Èdi un morto e cinque feriti, tra cui un vigile del fuoco del distaccamento di Gazzaniga, il bilancio di un violento scontro frontale tra un'autobotte dei pompieri e un'utilitaria, avvenuto domenica mattina sulla statale 671 della Valle Seriana, nel tratto tra Nembro e Albino.
Erano circa le 7,30, non distante dalla galleria di Montenegrone, e i vigili del fuoco del comando provinciale di Bergamo erano partiti dal distaccamento della valle, a Gazzaniga, per raggiungere un capannone di Scanzorosciate dove era in corso un incendio poi rivelatosi di lieve entità.
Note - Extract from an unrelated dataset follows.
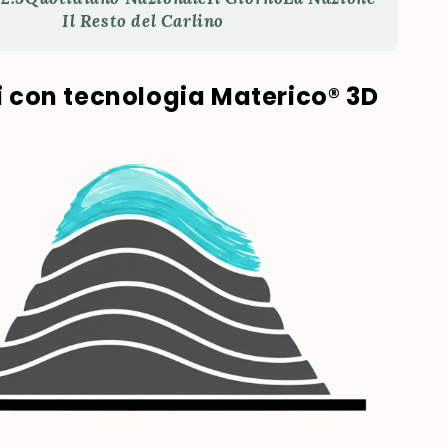
Il Resto del Carlino
ti con tecnologia Materico® 3D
Per cause ancora da definire da parte degli agenti della polizia stradale di Bergamo, l'autobotte - sulla quale viaggiavano due vigili del fuoco - si è scontrata frontalmente con l'utilitaria guidata da un uomo che avrebbe compiuto 34 anni a fine novembre e sulla quale viaggiavano altre quattro persone, tra cui un minorenne.
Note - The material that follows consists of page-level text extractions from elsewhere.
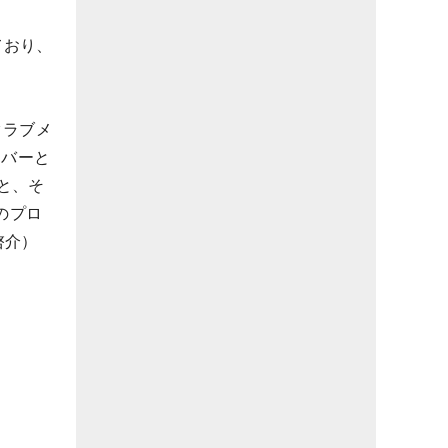
ており、
クラブメ
イバーと
と、そ
のプロ
啓介）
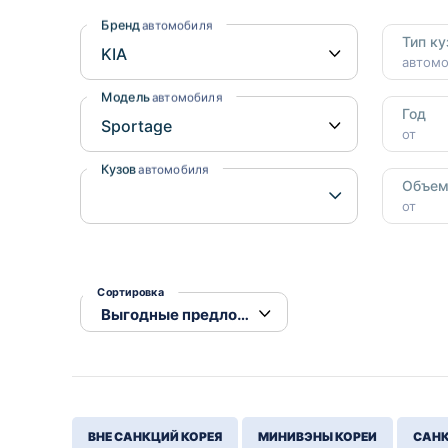
Honda
Daihatsu
Бренд
автомобиля
Тип ку
Mazda
Tesla
автом
Suzuki
Модель
автомобиля
Год
Mitsubishi
от
Subaru
Кузов
автомобиля
Объе
от
Сортировка
ВНЕ САНКЦИЙ КОРЕЯ
МИНИВЭНЫ КОРЕИ
САНК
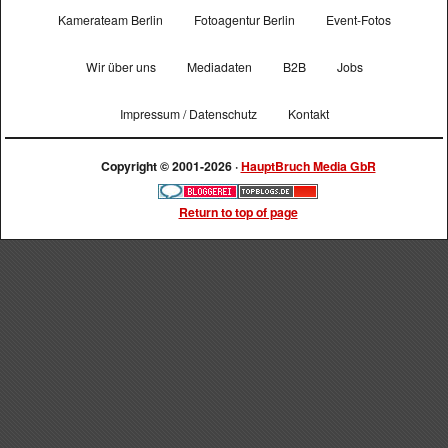
Kamerateam Berlin
Fotoagentur Berlin
Event-Fotos
Wir über uns
Mediadaten
B2B
Jobs
Impressum / Datenschutz
Kontakt
Copyright © 2001-2026 ·
HauptBruch Media GbR
Return to top of page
L'impatto è stato particolarmente violento e nello schianto frontale ha perso la vita proprio l'autista dell'auto: i soccorritori del 118, giunti con automedica e ambulanze, non hanno potuto fare nulla per salvarlo. L'uomo, che abitava a Leffe, sempre in Valle Seriana, è morto sul colpo per le gravissime ferite riportate nello scontro ed è stato estratto dalle lamiere dai vigili del fuoco, colleghi di quelli coinvolti nell'incidente e che sono stati a loro volta inviati sulla 671 per l'intervento di soccorso.